▶ _WHAT THE TASK ASKS_: Decide whether each statement below agrees with the passage about the ark tablet, answering yes or no and quoting the deciding words of the passage. 1. The tablet says the ark was a giant circular reed raft. 2. Leonard Simmons served in the RAF from 1945 to 1948. 3. The tablet is about 2,700 years old.

▶ _TEXT PASSAGE_:
──────────
The Old World is a reference to those parts of Earth known to Europeans before the voyages of Christopher Columbus; it includes Europe, Asia and Africa.
According to newly translated instructions inscribed in ancient Babylonian on a clay tablet telling the story of the ark, the vessel that saved one virtuous man, his family and the animals from god's watery wrath was not the pointy-prowed craft of popular imagination but rather a giant circular reed raft.
The now battered tablet, aged about 3,700 years, was found somewhere in the Middle East by Leonard Simmons, a largely self-educated Londoner who indulged his passion for history while serving in the RAF from 1945 to 1948.
Something is wrong here. War, disease, death, destruction, hunger, filth, poverty, torture, crime, corruption, and the Ice Capades. Something is definitely wrong. This is not good work. If this is the best God can do, I am not impressed.
A "passion for history" seems a liberal exaggeration when one does not write down where and when one found what...
But that tablet reinforces the raft hypotheses and vindicates Thor Heyerdahl's exploits once again.
──────────
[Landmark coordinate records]

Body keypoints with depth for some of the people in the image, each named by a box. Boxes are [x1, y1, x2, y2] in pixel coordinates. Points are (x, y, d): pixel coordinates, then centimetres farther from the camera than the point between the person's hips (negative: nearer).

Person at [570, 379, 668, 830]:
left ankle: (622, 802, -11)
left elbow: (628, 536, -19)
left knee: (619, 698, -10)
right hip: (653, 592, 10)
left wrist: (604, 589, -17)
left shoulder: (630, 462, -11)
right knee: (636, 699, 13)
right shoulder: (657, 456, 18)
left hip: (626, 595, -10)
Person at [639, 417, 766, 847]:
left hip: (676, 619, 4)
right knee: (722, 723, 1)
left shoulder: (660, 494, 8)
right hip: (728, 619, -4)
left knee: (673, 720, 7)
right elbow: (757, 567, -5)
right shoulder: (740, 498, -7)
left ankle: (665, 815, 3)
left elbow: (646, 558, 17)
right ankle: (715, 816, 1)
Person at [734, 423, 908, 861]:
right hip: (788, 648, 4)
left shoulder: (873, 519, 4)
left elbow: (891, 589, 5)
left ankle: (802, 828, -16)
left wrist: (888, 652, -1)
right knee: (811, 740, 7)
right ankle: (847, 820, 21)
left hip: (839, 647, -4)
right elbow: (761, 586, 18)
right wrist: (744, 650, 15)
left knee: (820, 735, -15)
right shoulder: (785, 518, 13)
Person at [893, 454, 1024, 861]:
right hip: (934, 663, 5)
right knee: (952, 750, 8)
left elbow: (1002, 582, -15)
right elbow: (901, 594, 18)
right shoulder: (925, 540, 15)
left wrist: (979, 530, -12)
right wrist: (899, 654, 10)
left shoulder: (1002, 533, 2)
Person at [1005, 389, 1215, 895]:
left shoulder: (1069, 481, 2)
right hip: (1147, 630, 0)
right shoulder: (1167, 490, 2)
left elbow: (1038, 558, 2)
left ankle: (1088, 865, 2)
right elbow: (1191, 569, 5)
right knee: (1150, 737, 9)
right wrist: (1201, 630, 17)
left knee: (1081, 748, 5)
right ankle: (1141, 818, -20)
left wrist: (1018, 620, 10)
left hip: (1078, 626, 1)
──────────
▶ _TASK ANSWER_:
1. Yes: "was not the pointy-prowed craft of popular imagination but rather a giant circular reed raft"
2. Yes: "while serving in the RAF from 1945 to 1948"
3. No: "aged about 3,700 years"